IL CORAGGIO DI DIRE “BASTA”: LA VIOLENZA CONTRO LE DONNE

di Elisabetta Collalti


“Ogni atto di violenza fondata sul genere che abbia come risultato, o che possa probabilmente avere come risultato, un danno o una sofferenza fisica, sessuale o psicologica per le donne, incluse le minacce di tali atti, la coercizione o la privazione arbitraria della libertà, che avvenga nella vita pubblica o privata”. Così recita l’Articolo 1 della Dichiarazione sull’Eliminazione della Violenza contro le Donne, emanata nel 1993.

Una donna su tre. Questa la stima delle donne vittime di violenza a livello globale secondo la World Health Organization (WHO). Si tratta di un dato devastante, soprattutto se si pensa che la forma di violenza più comune sia quella domestica. In casa, focolare della famiglia, luogo sicuro che dovrebbe emanare profumo di amore, di serenità, di vita, si respira invece terrore e pericolo.

È scioccante pensare che ogni giorno, in ogni parte del mondo, più donne, madri, mogli, fidanzate, figlie, sorelle, amiche, subiscono una qualche forma di violenza. Dall’insulto verbale o le minacce ai pugni e ai maltrattamenti, dallo stalking allo stupro, dalla violenza psicologica alla più grave violazione dei diritti umani: rubare, spezzare, togliere la vita. Nel caso di una donna, femminicidio.

Potremmo chiederci quali siano i motivi per cui un uomo arriva a essere violento.

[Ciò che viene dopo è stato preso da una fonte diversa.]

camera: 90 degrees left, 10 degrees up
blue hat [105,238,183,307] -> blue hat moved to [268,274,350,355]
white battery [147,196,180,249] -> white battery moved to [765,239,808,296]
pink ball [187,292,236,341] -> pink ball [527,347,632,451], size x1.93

Sicuramente vi sono svariati fattori che, a seconda dei casi specifici, possono entrare in gioco.

La cultura, basti pensare alla concezione storica di inferiorità della donna rispetto all’uomo o alla donna percepita come di proprietà di quest’ultimo, la biologia, l’ambiente, le relazioni familiari e interpersonali, crescere in contesti violenti, assistere a violenze o subirle in prima persona, abuso di alcol e altre sostanze, mancanza di empatia e disturbi della personalità, quali il narcisismo definito maligno (Kernberg, 1984) e caratterizzato da comportamento antisociale con sadismo e/o aggressività in cui l’altro, manipolato e soggiogato, diviene un semplice strumento per alimentare il senso grandioso di sé, sono elementi che possono concorrere alla generazione di una violenza a cui ormai, purtroppo, la nostra società è “abituata”.

Nell’epoca in cui viviamo, dove tutto è istantaneo, compresa l’informazione, siamo continuamente bombardati da notizie simili. Sui giornali, in televisione, sui social. Il fenomeno è persistente, dilagante e non accenna a fermarsi.

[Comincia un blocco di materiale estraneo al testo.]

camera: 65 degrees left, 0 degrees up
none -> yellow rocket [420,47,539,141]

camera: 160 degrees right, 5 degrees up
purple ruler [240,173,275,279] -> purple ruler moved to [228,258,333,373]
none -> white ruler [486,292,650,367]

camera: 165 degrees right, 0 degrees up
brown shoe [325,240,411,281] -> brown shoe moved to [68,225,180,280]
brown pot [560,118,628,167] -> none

Eppure, non è semplice misurarne gli effetti in maniera esatta. Proprio perché spesso avviene tra le mura domestiche e in ambito familiare (nella maggior parte dei casi da parte di partner o ex), molte violenze non vengono denunciate: per vergogna, paura, convinzione di poter gestire la situazione e pensare di risolverla oppure continuare a dare quell’ultima possibilità che è poi sempre la penultima, non sapere come e a chi chiedere aiuto, sentirsi ingabbiati in un meccanismo dagli ingranaggi ormai fermi. Pensare che sia amore. Sentirsi soli e temere il giudizio.

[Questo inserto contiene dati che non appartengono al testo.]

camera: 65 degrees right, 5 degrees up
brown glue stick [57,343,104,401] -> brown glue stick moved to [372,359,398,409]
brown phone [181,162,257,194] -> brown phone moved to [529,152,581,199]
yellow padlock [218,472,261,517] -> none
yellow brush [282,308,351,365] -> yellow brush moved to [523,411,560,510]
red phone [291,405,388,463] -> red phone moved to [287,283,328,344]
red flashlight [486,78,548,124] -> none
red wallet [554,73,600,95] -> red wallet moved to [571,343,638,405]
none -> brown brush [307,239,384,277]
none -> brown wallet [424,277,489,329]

Sopravvivere senza vivere.

Vorrei spostare quindi l’attenzione su quelle storie dal lieto fine, che riescono a tenere accesa quella fiamma di speranza. Quelle storie che urlano un messaggio ben preciso: tornare a vivere è possibile. Si può respirare di nuovo.

È fondamentale trovare la forza di chiedere aiuto e lasciarsi aiutare. Comprendere che non è amore. Non giustificare il primo schiaffo.

Denunciare è un atto di coraggio. Salvare queste donne, un atto dovuto. Educare i propri figli al rispetto e all’idea che la donna NON è di proprietà dell’uomo e del suo ego, è imprescindibile.

1522, NUMERO ANTI VIOLENZA E STALKING, attivo 24 ore su 24. Nessuna è sola.